Mémoires de Beate et Serge Klarsfeld

Mémoires de Beate et Serge Klarsfeld

Ils ne souhaitaient pas écrire leur autobiographie. Bien leur en a pris, ils ont fini par le faire. Non pour raconter ce qu’a été leur vie mais plutôt ce qui les a poussés, jour après jour, à rendre justice aux 6 millions de Juifs, méthodiquement exterminés par les nazis, et à pourchasser leurs auteurs, qui, au sortir de la guerre, se sont retrouvés à diriger l’Allemagne de l’ouest, sans que quiconque ne trouve quoi que ce soit à redire.

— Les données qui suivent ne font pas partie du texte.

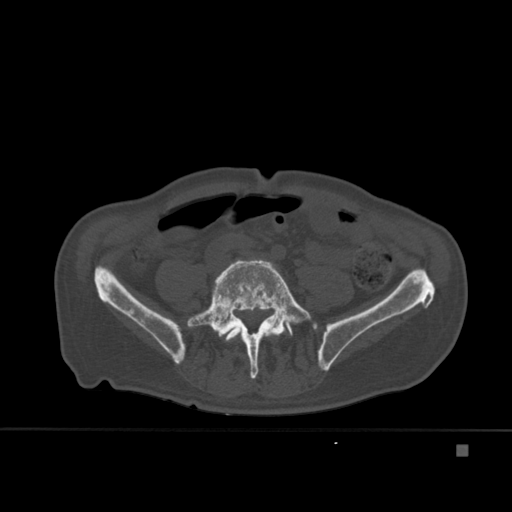
CT including the spine, one axial slice. Position 106 of 451 along the scan axis. Bone window (W 1800 / L 400 HU). 1.5 mm slice thickness. 512 × 512 image matrix. Patient: male, 75 years. From the clinical record (not read from this slice): primary cancer: prostate.
Annotated regions visible in this slice (semi-automatic segmentation, software-assisted and operator-edited):
- L4 vertebra: bounding box [x1, y1, x2, y2] px = [224, 327, 238, 342]
- L5 vertebra: [187, 259, 311, 379]
- T7 vertebra: [215, 301, 270, 326]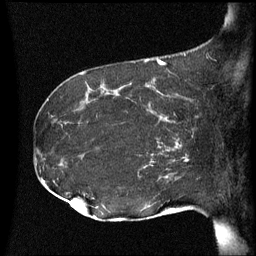
Breast MRI (dynamic contrast-enhanced), one sagittal slice. Slice 27 of 60 in the series (ordered by position). Dynamic contrast-enhanced series, image 2 of 3 at this slice position (ordered by acquisition). 1.5 T. TE 4.2 ms, TR 8.4 ms. 2.5 mm slice thickness. 256 × 256 image matrix. Patient: female, 41 years. Case-level facts recorded for this patient, not image findings: setting: breast cancer imaged before/during neoadjuvant chemotherapy; receptor status: HER2-positive.
Annotated regions visible in this slice (semi-automatically segmented with operator editing):
- analysis volume of interest (the breast-tissue region the enhancement analysis was run in; not a lesion): bounding box [x1, y1, x2, y2] px = [122, 84, 195, 137]
- tumour enhancement mask (voxels above the 70 % enhancement threshold inside the analysis volume of interest): [145, 84, 170, 123]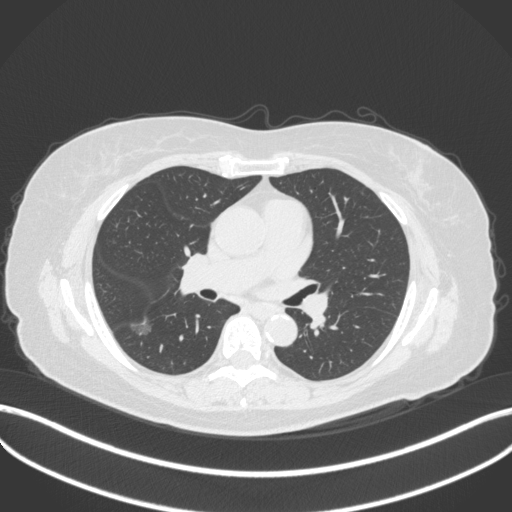
Chest CT, one axial slice; slice 177 of 322 in the series (ordered by position); reconstruction kernel B31f; 120 kVp; lung window (W 1500 / L -600 HU); 1 mm slice thickness; 512 × 512 image matrix, field of view 400 × 400 mm. Female patient, age 64 years. From the clinical record (not read from this slice): clinical TNM (as recorded): T1c N0 M0; histopathological grade: G1.
Outlined on this slice (rectangle marked by the reading radiologist):
- lung tumour (recorded histology: adenocarcinoma): bounding box [x1, y1, x2, y2] px = [129, 316, 154, 339]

Leur combat est exemplaire : tout commence en 1960 sur le quai du métro parisien. Fille d’un agent d’assurances enrôlé par la Wehrmacht, Beate Künzel rencontre Serge Klarsfeld, étudiant à Sciences Po, fils d’Arno, Juif roumain déporté et mort à Auschwitz. Lui a acquis la certitude qu’il aurait dû mourir avec son père et agit au nom des Juifs, elle, veut rendre sa dignité au peuple allemand. Le résultat – une construction où chacun écrit tour à tour – est passionnant, méthodique, d’une précision incroyable, somme d’un travail minutieux de plus de 40 années, de la gifle au chancelier Kiesinger au cri de « Kiesinger, nazi, démissionne ! » aux procès de Barbie, Papon et Touvier. Pragmatiques, ils ont usé de tous les moyens – en cela ils étaient précurseurs des militants les plus actifs que l’on connaît aujourd’hui, d’Act up à Greenpeace en passant par les Femen – pour faire connaître leur combat, n’hésitant pas à se mettre en danger et à croupir dans les cachots de l’est. À 80 et 77 ans, Serge et Beate Klarsfeld ne désarment pas, continuent leur combat – contre Dieudonné notamment – et transmettent un sentiment qu’ils ont chevillé au corps : l’indignation. Qu’ils en soient ici remerciés. À lire absolument pour éviter que cette horreur qu’a été la Shoah ne se répète.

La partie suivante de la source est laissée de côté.